🤖 AI Summary
General-purpose medical AI systems face limitations in clinical deployment due to insufficient domain-specific knowledge and inadequate multimodal data processing capabilities. To address this, we introduce GMAI-VL-5.5M—the first large-scale, specialized medical vision-language dataset comprising 5.5 million high-quality image–text pairs—and propose a novel three-stage vision-language joint training paradigm: (1) visual encoder initialization, (2) image–text alignment fine-tuning, and (3) task-aware refinement, enabling deep integration of ViT-based encoders with large language models.

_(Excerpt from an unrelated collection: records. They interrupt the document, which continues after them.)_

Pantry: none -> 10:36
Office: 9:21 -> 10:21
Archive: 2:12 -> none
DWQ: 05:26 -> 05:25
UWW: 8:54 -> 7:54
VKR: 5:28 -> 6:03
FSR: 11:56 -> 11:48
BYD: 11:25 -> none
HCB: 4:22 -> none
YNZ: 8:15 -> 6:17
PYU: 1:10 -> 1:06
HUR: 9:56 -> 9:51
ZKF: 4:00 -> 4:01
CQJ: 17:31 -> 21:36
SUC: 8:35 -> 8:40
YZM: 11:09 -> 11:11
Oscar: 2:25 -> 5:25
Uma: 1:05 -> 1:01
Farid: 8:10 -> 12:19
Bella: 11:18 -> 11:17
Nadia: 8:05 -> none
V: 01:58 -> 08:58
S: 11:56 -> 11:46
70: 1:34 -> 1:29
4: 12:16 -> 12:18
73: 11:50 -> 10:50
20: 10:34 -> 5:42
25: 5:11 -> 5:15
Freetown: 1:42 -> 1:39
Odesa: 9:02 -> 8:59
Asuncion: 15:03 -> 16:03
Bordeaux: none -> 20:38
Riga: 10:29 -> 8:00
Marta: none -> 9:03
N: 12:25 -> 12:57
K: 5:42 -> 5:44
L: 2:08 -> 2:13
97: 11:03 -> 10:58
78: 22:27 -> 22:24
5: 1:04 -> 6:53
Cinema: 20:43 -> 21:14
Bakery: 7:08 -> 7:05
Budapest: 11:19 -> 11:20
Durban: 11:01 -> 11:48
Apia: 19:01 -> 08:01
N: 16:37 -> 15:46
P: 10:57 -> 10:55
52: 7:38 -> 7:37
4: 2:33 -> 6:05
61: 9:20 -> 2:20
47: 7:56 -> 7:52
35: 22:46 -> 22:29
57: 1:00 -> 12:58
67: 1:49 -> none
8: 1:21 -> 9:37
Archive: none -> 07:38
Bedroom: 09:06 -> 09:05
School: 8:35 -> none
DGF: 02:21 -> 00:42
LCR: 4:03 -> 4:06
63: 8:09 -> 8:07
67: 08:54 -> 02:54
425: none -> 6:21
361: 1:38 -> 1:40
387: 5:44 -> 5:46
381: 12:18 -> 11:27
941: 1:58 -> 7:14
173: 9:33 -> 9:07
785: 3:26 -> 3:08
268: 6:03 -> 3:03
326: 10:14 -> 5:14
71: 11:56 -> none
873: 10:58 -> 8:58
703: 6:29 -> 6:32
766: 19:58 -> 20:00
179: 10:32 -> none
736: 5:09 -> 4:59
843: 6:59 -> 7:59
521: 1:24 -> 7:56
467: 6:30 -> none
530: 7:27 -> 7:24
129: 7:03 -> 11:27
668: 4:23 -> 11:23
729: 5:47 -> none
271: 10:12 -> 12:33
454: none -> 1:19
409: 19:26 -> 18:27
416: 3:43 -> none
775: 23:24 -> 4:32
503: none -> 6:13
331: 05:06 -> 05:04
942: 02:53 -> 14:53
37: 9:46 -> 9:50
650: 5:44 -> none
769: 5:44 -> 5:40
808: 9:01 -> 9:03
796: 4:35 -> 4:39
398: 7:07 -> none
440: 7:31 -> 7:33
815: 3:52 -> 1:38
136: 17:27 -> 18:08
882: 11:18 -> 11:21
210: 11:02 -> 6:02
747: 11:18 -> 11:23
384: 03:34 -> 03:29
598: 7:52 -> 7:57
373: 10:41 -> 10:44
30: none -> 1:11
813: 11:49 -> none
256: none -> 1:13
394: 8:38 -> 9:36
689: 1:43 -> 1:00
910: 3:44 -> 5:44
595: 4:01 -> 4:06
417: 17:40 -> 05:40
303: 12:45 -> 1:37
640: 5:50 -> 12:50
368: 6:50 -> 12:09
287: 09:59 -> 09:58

Our methodological innovations include: (1) multi-source medical data cleaning and structured pairing augmentation; (2) a clinical-scenario-oriented progressive pretraining strategy; and (3) a unified cross-task, cross-modal modeling framework. Extensive evaluations demonstrate state-of-the-art performance across medical visual question answering, lesion detection, and radiology report generation—outperforming CLIP, Med-PaLM, and PMC-VL—with superior generalizability and clinically interpretable outputs.
📝 Abstract
Despite significant advancements in general AI, its effectiveness in the medical domain is limited by the lack of specialized medical knowledge. To address this, we formulate GMAI-VL-5.5M, a multimodal medical dataset created by converting hundreds of specialized medical datasets with various annotations into high-quality image-text pairs. This dataset offers comprehensive task coverage, diverse modalities, and rich image-text data. Building upon this dataset, we develop GMAI-VL, a general medical vision-language model, with a three-stage training strategy that enhances the integration of visual and textual information. This approach significantly improves the model's ability to process multimodal data, supporting accurate diagnoses and clinical decision-making. Experiments show that GMAI-VL achieves state-of-the-art performance across various multimodal medical tasks, including visual question answering and medical image diagnosis.